Each line that holds the word "labels" counts once; give the total for the records below and nothing else.

[[ Supplied records, beginning ]]

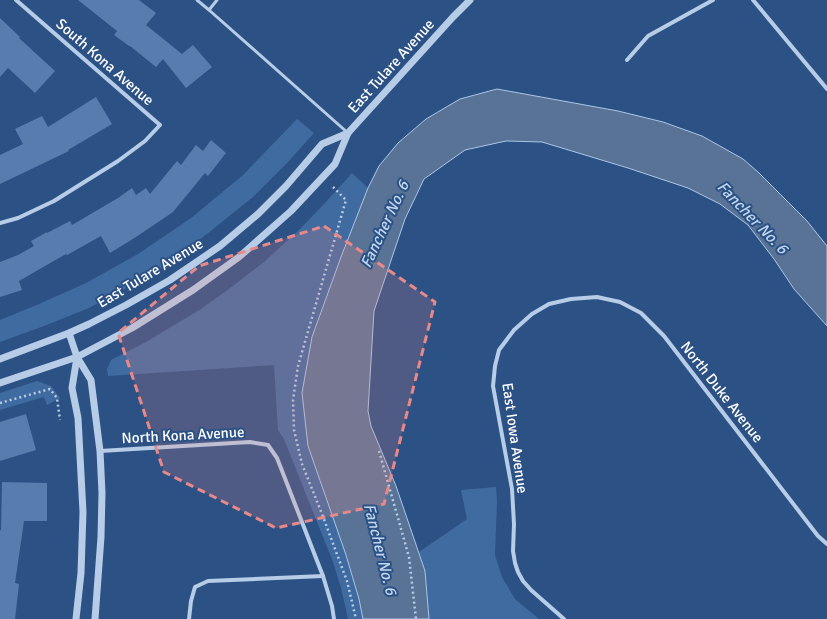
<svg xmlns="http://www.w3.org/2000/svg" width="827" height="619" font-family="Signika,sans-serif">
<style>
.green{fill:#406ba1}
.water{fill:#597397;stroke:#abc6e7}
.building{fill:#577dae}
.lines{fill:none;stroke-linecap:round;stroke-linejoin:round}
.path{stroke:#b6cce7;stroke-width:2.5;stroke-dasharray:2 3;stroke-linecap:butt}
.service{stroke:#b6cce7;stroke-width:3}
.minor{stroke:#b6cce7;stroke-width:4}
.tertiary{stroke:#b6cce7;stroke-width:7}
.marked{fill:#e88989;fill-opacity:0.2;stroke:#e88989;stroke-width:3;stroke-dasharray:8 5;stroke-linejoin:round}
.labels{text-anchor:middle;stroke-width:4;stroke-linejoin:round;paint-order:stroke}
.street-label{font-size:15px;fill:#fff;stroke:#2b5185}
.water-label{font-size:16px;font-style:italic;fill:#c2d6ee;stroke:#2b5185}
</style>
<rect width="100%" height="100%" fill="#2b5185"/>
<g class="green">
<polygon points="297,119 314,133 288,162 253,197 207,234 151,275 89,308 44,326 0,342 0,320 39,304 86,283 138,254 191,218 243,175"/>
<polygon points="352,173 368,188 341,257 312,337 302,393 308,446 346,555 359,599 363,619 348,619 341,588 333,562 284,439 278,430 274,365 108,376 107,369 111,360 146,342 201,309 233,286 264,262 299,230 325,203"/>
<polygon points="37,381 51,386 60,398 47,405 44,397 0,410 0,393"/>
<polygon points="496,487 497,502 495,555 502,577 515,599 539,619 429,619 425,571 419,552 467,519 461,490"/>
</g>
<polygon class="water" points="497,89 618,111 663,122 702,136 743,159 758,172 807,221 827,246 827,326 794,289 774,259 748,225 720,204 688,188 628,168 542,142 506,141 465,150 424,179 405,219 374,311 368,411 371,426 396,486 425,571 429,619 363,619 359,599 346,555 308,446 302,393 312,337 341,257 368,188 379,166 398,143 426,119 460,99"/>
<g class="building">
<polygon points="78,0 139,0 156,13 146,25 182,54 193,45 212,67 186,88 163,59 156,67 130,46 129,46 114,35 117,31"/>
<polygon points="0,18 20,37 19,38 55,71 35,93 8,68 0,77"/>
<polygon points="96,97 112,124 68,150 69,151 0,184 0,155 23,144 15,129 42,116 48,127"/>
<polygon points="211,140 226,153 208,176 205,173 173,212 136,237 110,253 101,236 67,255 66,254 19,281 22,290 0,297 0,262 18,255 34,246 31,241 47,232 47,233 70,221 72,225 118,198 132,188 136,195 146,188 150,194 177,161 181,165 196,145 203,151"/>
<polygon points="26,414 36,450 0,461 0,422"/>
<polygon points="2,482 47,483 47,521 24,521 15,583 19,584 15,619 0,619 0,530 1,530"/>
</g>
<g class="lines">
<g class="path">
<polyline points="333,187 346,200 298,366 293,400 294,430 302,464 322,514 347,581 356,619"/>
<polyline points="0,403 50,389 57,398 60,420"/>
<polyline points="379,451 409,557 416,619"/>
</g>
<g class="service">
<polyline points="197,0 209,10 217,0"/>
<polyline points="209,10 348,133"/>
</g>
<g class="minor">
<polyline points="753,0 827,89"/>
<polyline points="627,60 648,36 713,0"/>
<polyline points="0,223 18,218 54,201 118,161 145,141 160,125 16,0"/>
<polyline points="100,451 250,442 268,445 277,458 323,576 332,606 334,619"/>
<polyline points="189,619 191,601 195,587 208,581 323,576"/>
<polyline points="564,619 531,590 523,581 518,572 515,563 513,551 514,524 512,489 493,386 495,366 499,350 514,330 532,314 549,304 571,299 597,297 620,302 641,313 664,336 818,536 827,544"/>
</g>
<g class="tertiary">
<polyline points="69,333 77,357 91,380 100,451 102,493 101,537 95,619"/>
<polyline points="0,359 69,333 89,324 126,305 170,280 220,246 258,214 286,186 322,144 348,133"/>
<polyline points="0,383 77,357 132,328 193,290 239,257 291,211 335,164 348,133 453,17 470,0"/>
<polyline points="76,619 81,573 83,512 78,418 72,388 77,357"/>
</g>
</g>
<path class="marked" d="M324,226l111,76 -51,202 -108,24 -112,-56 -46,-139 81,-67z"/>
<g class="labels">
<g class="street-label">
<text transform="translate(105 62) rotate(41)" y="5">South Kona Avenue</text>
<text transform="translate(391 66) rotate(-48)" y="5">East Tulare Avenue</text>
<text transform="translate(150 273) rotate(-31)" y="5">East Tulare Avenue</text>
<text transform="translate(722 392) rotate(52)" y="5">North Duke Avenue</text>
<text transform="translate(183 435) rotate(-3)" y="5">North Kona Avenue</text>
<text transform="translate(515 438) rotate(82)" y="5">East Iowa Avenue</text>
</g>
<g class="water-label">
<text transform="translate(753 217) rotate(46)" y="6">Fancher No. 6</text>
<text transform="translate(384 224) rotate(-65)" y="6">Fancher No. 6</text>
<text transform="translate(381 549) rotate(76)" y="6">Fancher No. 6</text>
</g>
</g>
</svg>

[[ Supplied records, end ]]
[[ Supplied records, beginning ]]

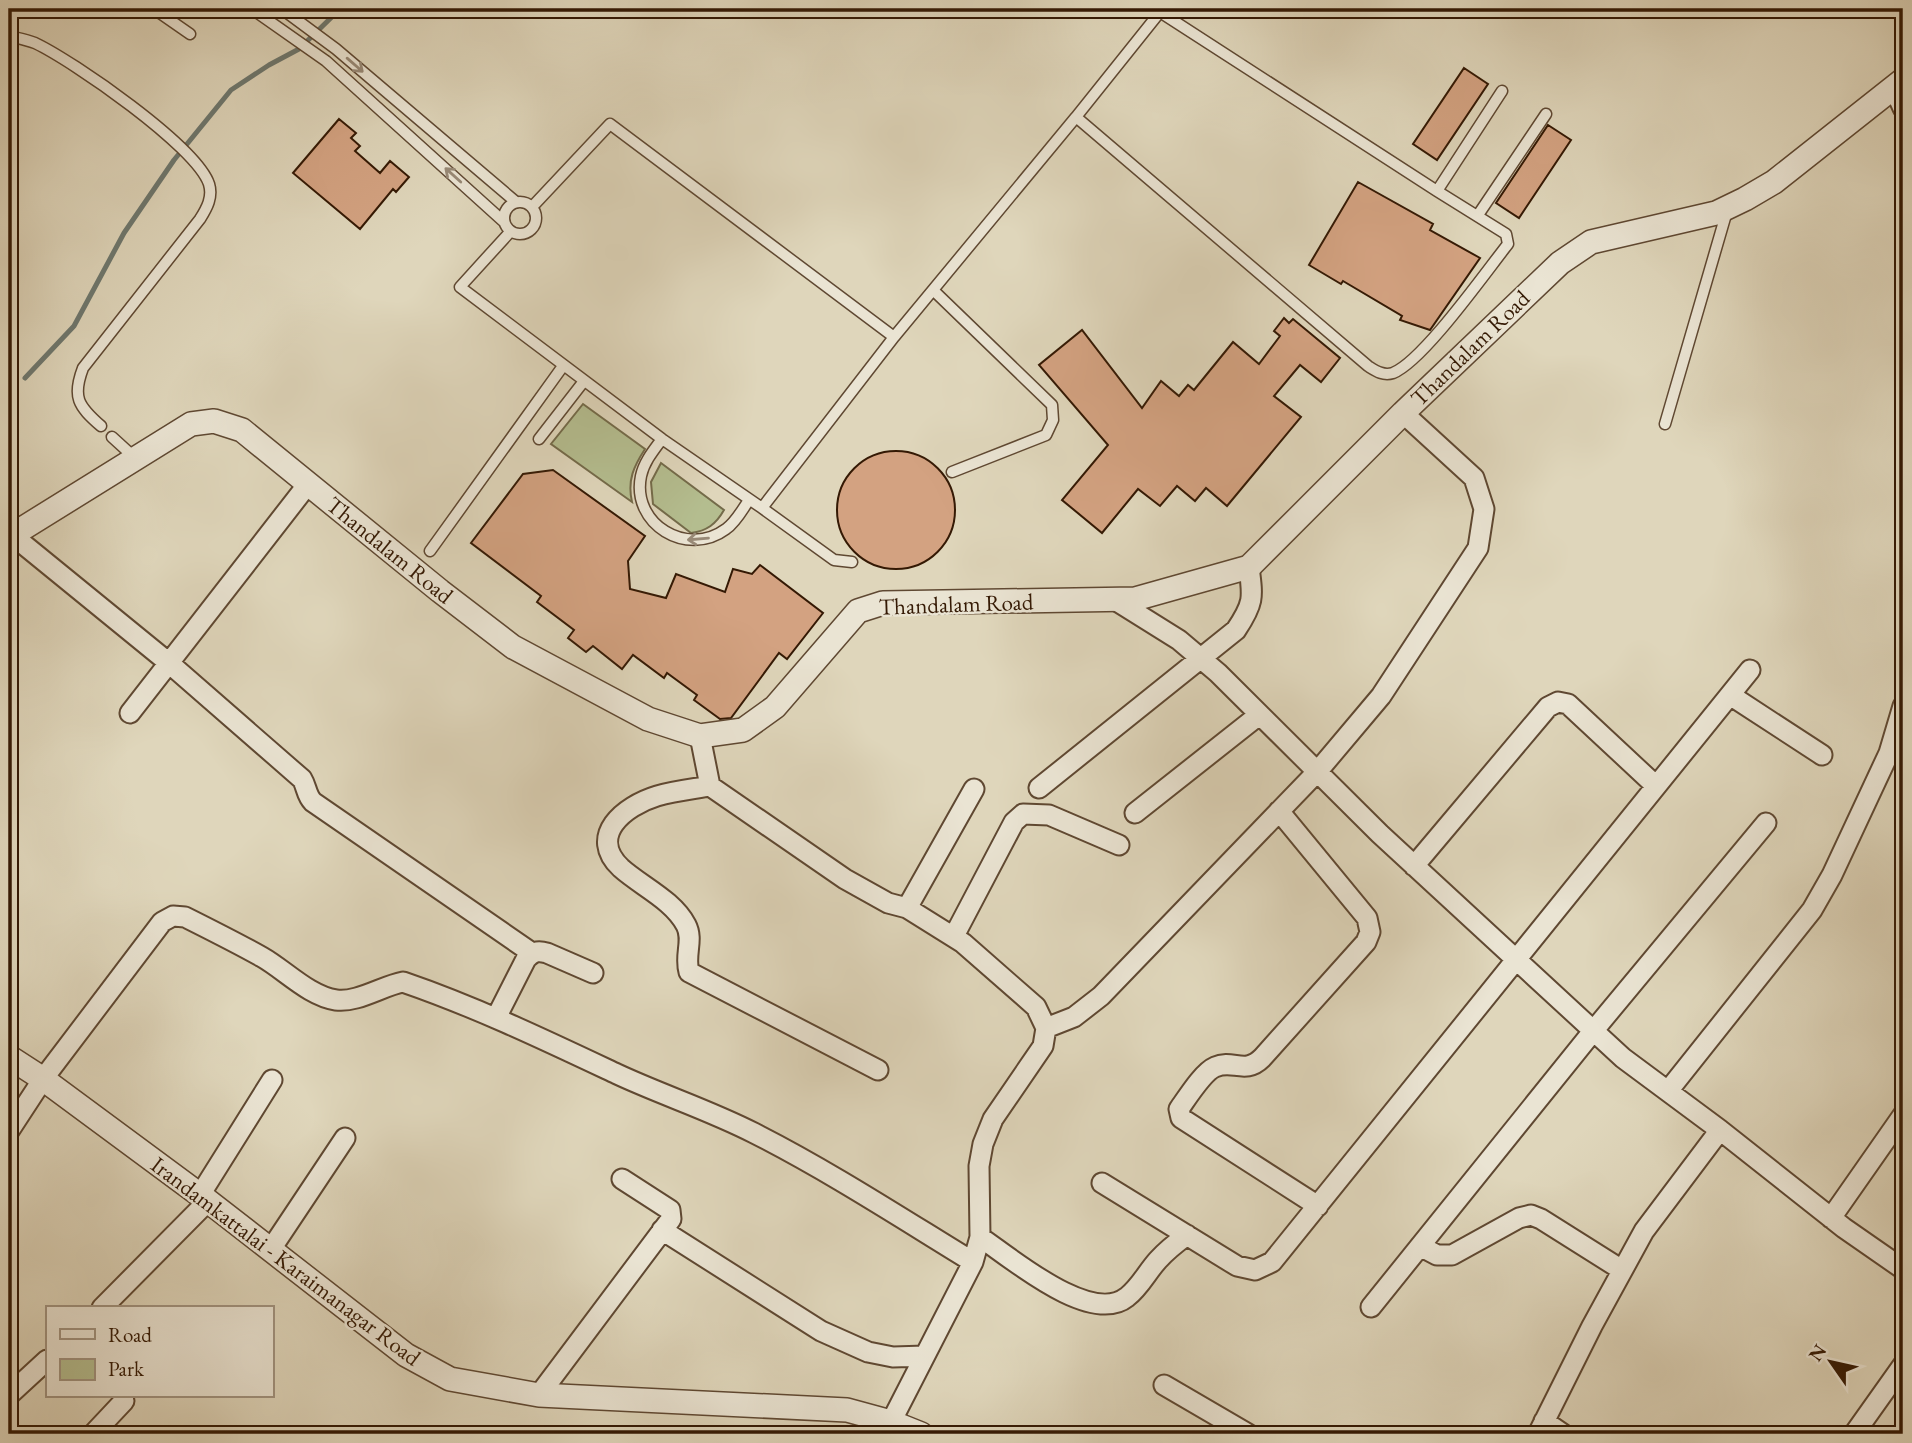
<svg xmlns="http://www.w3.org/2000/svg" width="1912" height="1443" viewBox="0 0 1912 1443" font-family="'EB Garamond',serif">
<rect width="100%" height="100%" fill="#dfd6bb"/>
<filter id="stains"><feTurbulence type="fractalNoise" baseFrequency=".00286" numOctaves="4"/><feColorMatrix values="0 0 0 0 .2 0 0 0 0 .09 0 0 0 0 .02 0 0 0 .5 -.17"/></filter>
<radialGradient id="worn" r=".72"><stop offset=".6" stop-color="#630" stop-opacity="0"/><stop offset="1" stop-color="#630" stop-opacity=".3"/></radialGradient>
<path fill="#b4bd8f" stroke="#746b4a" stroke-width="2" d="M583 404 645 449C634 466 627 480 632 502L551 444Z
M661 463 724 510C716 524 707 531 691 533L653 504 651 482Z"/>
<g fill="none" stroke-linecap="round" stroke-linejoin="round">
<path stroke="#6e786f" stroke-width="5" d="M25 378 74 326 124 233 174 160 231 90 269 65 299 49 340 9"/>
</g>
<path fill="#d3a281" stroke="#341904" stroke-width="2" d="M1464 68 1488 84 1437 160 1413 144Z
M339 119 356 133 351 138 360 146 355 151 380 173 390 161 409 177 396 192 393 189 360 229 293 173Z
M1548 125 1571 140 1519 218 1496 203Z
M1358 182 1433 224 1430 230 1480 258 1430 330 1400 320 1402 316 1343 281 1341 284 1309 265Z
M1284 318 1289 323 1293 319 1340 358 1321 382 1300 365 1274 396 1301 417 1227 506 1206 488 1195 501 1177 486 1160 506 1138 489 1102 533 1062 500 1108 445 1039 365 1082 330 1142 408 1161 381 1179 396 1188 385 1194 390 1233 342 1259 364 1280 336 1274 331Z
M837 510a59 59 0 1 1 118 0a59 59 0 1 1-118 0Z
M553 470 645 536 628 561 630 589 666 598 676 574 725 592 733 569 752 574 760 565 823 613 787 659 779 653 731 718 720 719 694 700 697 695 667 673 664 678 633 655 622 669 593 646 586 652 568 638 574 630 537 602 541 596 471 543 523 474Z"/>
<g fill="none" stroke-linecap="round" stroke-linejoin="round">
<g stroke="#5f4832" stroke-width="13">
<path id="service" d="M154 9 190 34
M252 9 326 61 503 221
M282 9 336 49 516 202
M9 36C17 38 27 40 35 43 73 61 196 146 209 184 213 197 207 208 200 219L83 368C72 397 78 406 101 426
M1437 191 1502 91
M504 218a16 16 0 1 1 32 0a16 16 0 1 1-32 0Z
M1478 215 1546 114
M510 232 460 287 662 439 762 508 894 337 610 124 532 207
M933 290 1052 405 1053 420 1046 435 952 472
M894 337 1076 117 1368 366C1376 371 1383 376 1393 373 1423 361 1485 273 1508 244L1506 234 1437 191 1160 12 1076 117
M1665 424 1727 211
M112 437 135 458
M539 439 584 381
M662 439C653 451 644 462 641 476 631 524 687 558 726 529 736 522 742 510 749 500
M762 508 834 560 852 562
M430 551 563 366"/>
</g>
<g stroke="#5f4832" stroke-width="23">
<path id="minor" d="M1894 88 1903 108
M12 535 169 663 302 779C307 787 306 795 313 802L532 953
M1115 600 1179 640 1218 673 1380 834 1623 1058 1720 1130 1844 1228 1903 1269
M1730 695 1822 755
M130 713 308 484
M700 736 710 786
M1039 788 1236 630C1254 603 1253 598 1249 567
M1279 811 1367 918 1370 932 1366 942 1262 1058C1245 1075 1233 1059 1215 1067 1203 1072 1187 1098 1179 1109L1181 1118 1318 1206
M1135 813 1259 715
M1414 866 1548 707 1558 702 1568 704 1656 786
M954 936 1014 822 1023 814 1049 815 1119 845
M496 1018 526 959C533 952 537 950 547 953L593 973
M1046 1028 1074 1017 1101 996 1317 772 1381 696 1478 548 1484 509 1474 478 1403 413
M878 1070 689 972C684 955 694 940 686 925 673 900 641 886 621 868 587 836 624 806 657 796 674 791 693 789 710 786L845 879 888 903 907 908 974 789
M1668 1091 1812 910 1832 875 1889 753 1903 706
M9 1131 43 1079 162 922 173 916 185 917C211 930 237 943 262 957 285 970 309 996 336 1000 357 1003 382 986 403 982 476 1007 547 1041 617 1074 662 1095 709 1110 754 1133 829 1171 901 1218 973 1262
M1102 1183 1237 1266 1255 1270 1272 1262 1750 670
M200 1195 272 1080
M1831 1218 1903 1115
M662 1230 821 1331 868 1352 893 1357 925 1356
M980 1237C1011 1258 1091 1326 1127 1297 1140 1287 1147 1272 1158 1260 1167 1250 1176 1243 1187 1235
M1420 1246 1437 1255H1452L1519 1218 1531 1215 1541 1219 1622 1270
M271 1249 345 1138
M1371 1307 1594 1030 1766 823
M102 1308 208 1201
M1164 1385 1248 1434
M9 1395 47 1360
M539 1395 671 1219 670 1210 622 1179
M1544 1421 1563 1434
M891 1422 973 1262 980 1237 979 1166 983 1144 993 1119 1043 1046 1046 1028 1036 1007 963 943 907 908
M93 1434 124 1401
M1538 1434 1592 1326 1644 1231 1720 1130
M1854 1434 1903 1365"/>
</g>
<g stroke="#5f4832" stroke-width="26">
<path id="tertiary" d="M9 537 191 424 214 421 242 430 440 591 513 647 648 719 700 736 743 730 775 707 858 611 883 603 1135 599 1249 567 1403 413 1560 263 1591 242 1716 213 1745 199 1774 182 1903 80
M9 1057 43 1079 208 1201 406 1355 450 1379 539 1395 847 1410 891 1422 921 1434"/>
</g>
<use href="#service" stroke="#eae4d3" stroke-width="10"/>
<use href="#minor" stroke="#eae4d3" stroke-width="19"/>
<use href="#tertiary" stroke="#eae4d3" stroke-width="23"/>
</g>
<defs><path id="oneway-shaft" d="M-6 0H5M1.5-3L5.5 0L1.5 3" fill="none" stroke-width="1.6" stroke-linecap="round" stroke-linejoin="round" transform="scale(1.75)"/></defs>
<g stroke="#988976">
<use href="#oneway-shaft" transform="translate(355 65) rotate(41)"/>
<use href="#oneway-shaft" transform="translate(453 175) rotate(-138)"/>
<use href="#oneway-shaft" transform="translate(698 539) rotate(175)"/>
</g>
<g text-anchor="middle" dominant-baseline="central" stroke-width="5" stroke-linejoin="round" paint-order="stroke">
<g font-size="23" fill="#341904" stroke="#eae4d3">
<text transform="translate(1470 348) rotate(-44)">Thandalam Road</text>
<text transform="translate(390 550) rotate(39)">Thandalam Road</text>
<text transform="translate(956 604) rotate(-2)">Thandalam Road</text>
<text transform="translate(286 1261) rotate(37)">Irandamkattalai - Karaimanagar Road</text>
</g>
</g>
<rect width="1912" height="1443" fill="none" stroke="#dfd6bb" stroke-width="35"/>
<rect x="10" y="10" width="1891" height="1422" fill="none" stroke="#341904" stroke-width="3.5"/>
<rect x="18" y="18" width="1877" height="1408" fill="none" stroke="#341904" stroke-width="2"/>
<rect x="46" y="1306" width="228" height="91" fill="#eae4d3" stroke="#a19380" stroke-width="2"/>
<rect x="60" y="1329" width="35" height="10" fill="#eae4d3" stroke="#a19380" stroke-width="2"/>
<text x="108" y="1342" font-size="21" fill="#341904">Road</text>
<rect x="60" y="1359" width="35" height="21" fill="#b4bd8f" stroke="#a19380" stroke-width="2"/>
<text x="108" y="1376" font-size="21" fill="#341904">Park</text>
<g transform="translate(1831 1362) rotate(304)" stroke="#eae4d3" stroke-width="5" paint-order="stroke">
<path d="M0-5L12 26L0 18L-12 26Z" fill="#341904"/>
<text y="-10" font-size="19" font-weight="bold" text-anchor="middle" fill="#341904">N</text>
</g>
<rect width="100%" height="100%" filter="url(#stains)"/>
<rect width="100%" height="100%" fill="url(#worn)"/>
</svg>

[[ Supplied records, end ]]

*Output below*
2